Dark Night - La Recensione

Dark Night Sutton
Era il 2012 quando alla prima di “The Dark Knight Rises”, ad Aurora, in Colorado, un ragazzo armato fece irruzione in una sala cinematografica sparando agli spettatori: causando un bilancio tragico di 12 morti e 70 feriti. Tuttavia, a distanza di sei anni da quella drammatica data, non sembra che – e sono notizie di questi giorni – in America la situazione in merito alle armi e alla facilità di procurarsele – specialmente per chi dovrebbe starne alla larga o per chi è mentalmente instabile – sia cambiata in maniera considerevole, e a confermarlo sono gli episodi sempre meno sporadici che accadono nelle scuole, nelle chiese e in altri luoghi sociali, di ritrovo.

Quello di Tim Sutton, allora, sebbene prenda spunto nel nome dall'ultimo capitolo del Batman di Nolan, in realtà, pur facendo libero riferimento a quell'episodio, è praticamente un prodotto a metà tra fiction e mockumentary volto a imbastire una riflessione profonda e quasi viscerale sul rapporto d’attrazione che c’è tra gli americani e le armi. Lo fa seguendo la vita di sei persone – assassino compreso – nelle ore precedenti alla suddetta strage, raccontandocele in modo impalpabile, schivo, come fosse un estraneo che dall'esterno studia curioso comportamenti che non riesce a capire, o che in gran parte lo turbano (come accade per l’unico ragazzo davvero intervistato e nel caso del ragazzo che poi aprirà il fuoco). La sensazione è dunque quella di un ticchettio silenzioso e indolente che inevitabilmente scorre verso un finale che tutti conosciamo e che Sutton non ci tiene neppure a rimettere in scena: tant'è che si accontenta di evocarlo, costruirlo, ma staccando le immagini su di esso proprio nell'attimo in cui le nostre orecchie stavano già ricercando il suono dei proiettili. Un suono che non arriva, quindi, ma che la consapevolezza riesce piuttosto chiaramente a replicare nel nostro inconscio; sordo e potente come se fossimo noi per primi all'interno di quella sala, una sala piena di persone in cerca d’aiuto, forse, ancora prima di andare incontro al loro destino.

######

_ISTRUZIONI DEL COMPITO_
Trascriva per intero la recensione di «Dark Night» riportata sopra, senza alcuna modifica.

_DATI DA ESAMINARE_
######

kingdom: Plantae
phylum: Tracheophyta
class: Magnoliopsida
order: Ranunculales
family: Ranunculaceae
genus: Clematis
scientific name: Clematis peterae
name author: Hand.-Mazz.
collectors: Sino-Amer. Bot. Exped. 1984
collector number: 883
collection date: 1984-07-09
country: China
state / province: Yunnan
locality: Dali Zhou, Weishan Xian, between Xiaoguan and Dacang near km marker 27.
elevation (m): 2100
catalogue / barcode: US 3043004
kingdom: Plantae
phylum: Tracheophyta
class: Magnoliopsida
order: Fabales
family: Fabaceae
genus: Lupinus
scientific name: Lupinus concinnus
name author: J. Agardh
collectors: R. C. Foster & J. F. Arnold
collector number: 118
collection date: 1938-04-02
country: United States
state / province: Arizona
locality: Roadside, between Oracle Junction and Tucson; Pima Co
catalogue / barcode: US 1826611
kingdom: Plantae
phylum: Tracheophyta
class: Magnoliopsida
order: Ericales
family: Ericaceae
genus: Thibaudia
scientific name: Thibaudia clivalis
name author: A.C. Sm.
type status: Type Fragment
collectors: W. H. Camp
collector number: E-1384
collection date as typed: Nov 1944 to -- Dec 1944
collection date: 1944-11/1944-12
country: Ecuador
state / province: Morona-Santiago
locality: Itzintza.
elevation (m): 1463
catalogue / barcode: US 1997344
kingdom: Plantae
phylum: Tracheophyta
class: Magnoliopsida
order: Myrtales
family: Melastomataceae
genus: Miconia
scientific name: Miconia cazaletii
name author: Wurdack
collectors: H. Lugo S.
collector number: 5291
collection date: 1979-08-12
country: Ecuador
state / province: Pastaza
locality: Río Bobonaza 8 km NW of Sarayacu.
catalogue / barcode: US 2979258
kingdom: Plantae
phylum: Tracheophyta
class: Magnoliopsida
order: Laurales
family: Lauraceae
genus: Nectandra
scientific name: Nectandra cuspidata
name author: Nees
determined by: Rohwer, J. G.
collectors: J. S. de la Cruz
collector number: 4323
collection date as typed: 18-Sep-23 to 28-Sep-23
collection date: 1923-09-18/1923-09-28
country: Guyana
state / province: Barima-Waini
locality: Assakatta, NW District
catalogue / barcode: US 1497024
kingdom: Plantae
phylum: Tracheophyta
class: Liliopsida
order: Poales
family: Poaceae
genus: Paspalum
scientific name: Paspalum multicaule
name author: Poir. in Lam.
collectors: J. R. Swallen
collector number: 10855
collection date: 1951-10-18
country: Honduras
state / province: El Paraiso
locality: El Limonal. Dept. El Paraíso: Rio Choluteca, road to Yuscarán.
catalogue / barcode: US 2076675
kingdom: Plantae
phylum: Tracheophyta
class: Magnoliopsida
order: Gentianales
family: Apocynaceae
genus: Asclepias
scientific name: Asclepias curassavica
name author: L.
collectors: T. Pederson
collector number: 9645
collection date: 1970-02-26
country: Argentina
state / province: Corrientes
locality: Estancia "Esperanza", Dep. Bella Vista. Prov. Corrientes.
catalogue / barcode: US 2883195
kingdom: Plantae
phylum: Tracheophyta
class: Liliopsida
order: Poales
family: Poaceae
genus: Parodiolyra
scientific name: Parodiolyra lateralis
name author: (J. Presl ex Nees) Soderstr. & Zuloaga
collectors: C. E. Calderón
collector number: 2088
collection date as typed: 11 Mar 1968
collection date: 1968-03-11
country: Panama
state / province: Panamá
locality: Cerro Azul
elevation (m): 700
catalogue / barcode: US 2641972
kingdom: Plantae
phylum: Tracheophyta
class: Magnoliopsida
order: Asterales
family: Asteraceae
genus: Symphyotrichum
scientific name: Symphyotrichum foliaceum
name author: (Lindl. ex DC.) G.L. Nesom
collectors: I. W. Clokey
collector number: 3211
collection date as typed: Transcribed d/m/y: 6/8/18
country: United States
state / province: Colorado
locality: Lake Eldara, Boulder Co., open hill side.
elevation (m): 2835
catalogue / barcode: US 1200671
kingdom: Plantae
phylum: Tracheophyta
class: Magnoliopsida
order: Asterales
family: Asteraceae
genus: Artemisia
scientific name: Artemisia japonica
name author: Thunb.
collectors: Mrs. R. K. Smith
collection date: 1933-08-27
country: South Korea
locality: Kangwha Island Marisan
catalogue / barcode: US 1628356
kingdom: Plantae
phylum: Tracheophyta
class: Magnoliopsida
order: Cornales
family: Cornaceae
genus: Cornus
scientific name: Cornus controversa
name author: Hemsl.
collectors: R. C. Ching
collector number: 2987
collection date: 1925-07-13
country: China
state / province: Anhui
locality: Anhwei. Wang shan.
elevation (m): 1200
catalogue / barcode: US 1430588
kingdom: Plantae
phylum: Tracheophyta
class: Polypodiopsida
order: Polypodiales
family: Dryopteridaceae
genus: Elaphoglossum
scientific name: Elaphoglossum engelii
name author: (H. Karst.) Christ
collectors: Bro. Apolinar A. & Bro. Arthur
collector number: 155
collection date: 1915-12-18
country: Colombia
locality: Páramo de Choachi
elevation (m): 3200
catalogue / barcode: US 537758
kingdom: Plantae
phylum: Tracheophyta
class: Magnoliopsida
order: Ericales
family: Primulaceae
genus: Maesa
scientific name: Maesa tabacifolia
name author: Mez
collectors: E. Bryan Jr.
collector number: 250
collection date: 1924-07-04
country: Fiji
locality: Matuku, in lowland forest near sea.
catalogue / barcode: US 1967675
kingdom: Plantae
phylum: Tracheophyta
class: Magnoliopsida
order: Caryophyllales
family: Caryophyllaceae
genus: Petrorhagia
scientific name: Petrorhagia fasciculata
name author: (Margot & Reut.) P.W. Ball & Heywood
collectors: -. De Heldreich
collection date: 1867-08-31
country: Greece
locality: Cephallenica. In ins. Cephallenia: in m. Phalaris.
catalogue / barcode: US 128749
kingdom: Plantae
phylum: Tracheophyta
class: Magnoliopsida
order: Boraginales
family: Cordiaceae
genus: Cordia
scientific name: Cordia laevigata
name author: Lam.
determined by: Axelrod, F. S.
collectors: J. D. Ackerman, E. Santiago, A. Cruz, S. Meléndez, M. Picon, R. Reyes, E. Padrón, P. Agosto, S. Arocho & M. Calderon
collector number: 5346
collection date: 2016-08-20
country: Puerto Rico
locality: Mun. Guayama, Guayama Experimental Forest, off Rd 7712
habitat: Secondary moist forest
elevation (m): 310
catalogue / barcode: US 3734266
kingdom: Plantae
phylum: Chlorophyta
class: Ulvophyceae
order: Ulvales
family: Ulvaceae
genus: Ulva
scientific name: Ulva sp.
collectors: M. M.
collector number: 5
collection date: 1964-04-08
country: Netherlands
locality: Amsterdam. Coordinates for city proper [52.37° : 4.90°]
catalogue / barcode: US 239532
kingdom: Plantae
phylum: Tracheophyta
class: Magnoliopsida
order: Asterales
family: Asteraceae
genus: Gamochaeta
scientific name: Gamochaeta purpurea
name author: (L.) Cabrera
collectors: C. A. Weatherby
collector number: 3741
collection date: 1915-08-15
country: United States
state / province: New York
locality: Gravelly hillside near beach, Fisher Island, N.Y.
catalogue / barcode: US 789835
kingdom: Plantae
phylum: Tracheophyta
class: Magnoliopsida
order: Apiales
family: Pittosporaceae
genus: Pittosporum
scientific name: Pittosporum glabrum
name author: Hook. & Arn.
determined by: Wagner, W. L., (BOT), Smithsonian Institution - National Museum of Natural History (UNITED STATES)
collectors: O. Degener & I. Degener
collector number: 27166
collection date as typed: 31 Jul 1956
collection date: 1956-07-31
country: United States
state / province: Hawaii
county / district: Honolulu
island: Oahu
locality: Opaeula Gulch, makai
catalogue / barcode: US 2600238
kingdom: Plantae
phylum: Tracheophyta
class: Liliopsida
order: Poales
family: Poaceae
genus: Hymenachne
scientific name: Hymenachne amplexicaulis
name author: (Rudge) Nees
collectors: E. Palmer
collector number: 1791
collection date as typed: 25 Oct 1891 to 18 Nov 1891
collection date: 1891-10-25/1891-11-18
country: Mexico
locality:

######

_RISPOSTA AL COMPITO_
Dark Night - La Recensione

Dark Night Sutton
Era il 2012 quando alla prima di “The Dark Knight Rises”, ad Aurora, in Colorado, un ragazzo armato fece irruzione in una sala cinematografica sparando agli spettatori: causando un bilancio tragico di 12 morti e 70 feriti. Tuttavia, a distanza di sei anni da quella drammatica data, non sembra che – e sono notizie di questi giorni – in America la situazione in merito alle armi e alla facilità di procurarsele – specialmente per chi dovrebbe starne alla larga o per chi è mentalmente instabile – sia cambiata in maniera considerevole, e a confermarlo sono gli episodi sempre meno sporadici che accadono nelle scuole, nelle chiese e in altri luoghi sociali, di ritrovo.

Quello di Tim Sutton, allora, sebbene prenda spunto nel nome dall'ultimo capitolo del Batman di Nolan, in realtà, pur facendo libero riferimento a quell'episodio, è praticamente un prodotto a metà tra fiction e mockumentary volto a imbastire una riflessione profonda e quasi viscerale sul rapporto d’attrazione che c’è tra gli americani e le armi. Lo fa seguendo la vita di sei persone – assassino compreso – nelle ore precedenti alla suddetta strage, raccontandocele in modo impalpabile, schivo, come fosse un estraneo che dall'esterno studia curioso comportamenti che non riesce a capire, o che in gran parte lo turbano (come accade per l’unico ragazzo davvero intervistato e nel caso del ragazzo che poi aprirà il fuoco). La sensazione è dunque quella di un ticchettio silenzioso e indolente che inevitabilmente scorre verso un finale che tutti conosciamo e che Sutton non ci tiene neppure a rimettere in scena: tant'è che si accontenta di evocarlo, costruirlo, ma staccando le immagini su di esso proprio nell'attimo in cui le nostre orecchie stavano già ricercando il suono dei proiettili. Un suono che non arriva, quindi, ma che la consapevolezza riesce piuttosto chiaramente a replicare nel nostro inconscio; sordo e potente come se fossimo noi per primi all'interno di quella sala, una sala piena di persone in cerca d’aiuto, forse, ancora prima di andare incontro al loro destino.